Clinton, Schaefer meet cautiously Clinton appeals to ex-colleagues INAUGURATION 1993

January 20, 1993|By C. Fraser Smith | C. Fraser Smith,Staff Writer

WASHINGTON -- President-elect Bill Clinton hugged every governor and ex-governor in sight yesterday with one predictable exception: William Donald Schaefer of Maryland.

As soon as Mr. Clinton arrived at an inaugural luncheon honoring the nation's governors, he started working the tables that were arranged in the grand rotunda of the Library of Congress.

Everyone got a big Arkansas embrace or a kiss or an energetic shake of the hand.

Not Mr. Schaefer, though, not the turncoat, not the Democrat who took a ride halfway across the country on Air Force One about 10 days before the Nov. 3 election to endorse the Republican incumbent, George Bush.

When Mr. Clinton reached Mr. Schaefer's table, an uncharacteristic formality seemed to overtake him. The two men shook hands. But Mr. Clinton stood virtually at attention while Mr. Schaefer talked.

"Glad you came," said the president-elect.

"Thank you," said the wayward governor, who then added: "You're going to find that over time I'll be one of your strongest supporters."

Mr. Schaefer was doing his best to make up.

"I support him 100 percent," he had said earlier as he stood waiting for Mr.

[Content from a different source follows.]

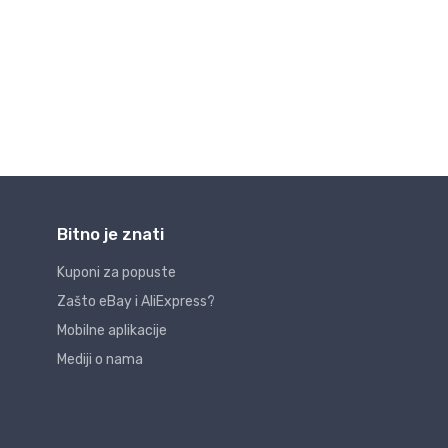
Bitno je znati
Kuponi za popuste
Zašto eBay i AliExpress?
Mobilne aplikacije
Mediji o nama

Clinton to arrive. "He's the president now," he said, jumping the gun by about a day. He said he had written Mr. Clinton a letter, promising to "help in any way I possibly can."

The Maryland governor's seat was in the corner of the room at what one political correspondent called "the pariah table." Other outcasts included Gov. Bob Casey of Pennsylvania, who, though he did not bolt to the GOP, did not endorse Mr. Clinton, either. Mr. Casey and Mr. Clinton were estranged after Mr. Casey, an opponent of abortion, was not allowed to speak at the Democratic Convention last summer.

The president-elect acknowledged in his speech that some in the audience, primarily Republicans, had "labored against me . . . did your best to deny me your [states'] electoral votes."

But he seemed more interested in recruiting help than in remembering pain.

"It is over," he said.

Now, on the eve of a day when he takes on monumental world and national problems, Mr. Clinton appealed to his former colleagues.

"I face daunting challenges too great for any person's mind to comprehend, or wisdom to judge, or strength to meet alone," he said.

Looking over the speaker's podium he recognized Gov. Ann Richards of Texas. A few days ago, he told his audience, she had said to him: "Bill, you look like the dog that chased the pickup."

"Now I've caught it," he said.

Vice president-elect Al Gore Jr. told the governors that Mr. Clinton would be a governors' president.

"He has been in your shoes and he knows just where they pinch," he said.

Mr. Clinton asked for four favors.

He wants to develop a streamlined way of permitting experimentation in government programs "that gives you a chance either to rise up or fall down." Governor Schaefer said later he found the invitation to innovate very encouraging.

Next, Mr. Clinton said, he wanted to find out how to make the exceptional cases of superior public service become the rule. Often, he said, he found people doing wonderful things in his state, but he always had difficulty getting those things done elsewhere.

And, he said he asked for help in deciding which aspects of a new health care system in America should be handled in Washington and which in the states.

"If we don't do something about health care," he said, "the rest of it [the effort to reduce the budget deficit] is whistling Dixie."

With that, the president-elect bowed toward Dixie Carter, a star of the TV show "Designing Women," who sang yesterday at the luncheon. Ms. Carter sat with her husband, the actor Hal Holbrook, at a table that included Secretary of Commerce-designate Ronald H. Brown; and the former governor Kentucky, John Y. Brown, and his wife, Phyllis George.

Mr. Clinton concluded by saying he would depend on his former colleagues to be honest with him.

"Please, please, now that the door is open, and when you think we're veering wrong, walk through it and say so."

Mr. Clinton did have a warm public word yesterday for a Maryland governor: ex-Gov. Harry Hughes, who attended the luncheon with his wife, Pat.

Then-Governor Hughes had hosted a Democratic Governors Association meeting shortly after the 1980 election, when Ronald Reagan won in a landslide and Mr. Clinton "went into Ripley's 'Believe It or Not' as the youngest former governor in the history of the United States." He was then 33.

"Neither he nor I thought we would be here today in these circumstances," Mr. Clinton said, nodding in Mr. Hughes' direction.

Unlike Mr. Schaefer, the former governor had been a Clinton man for some time -- and did not deviate.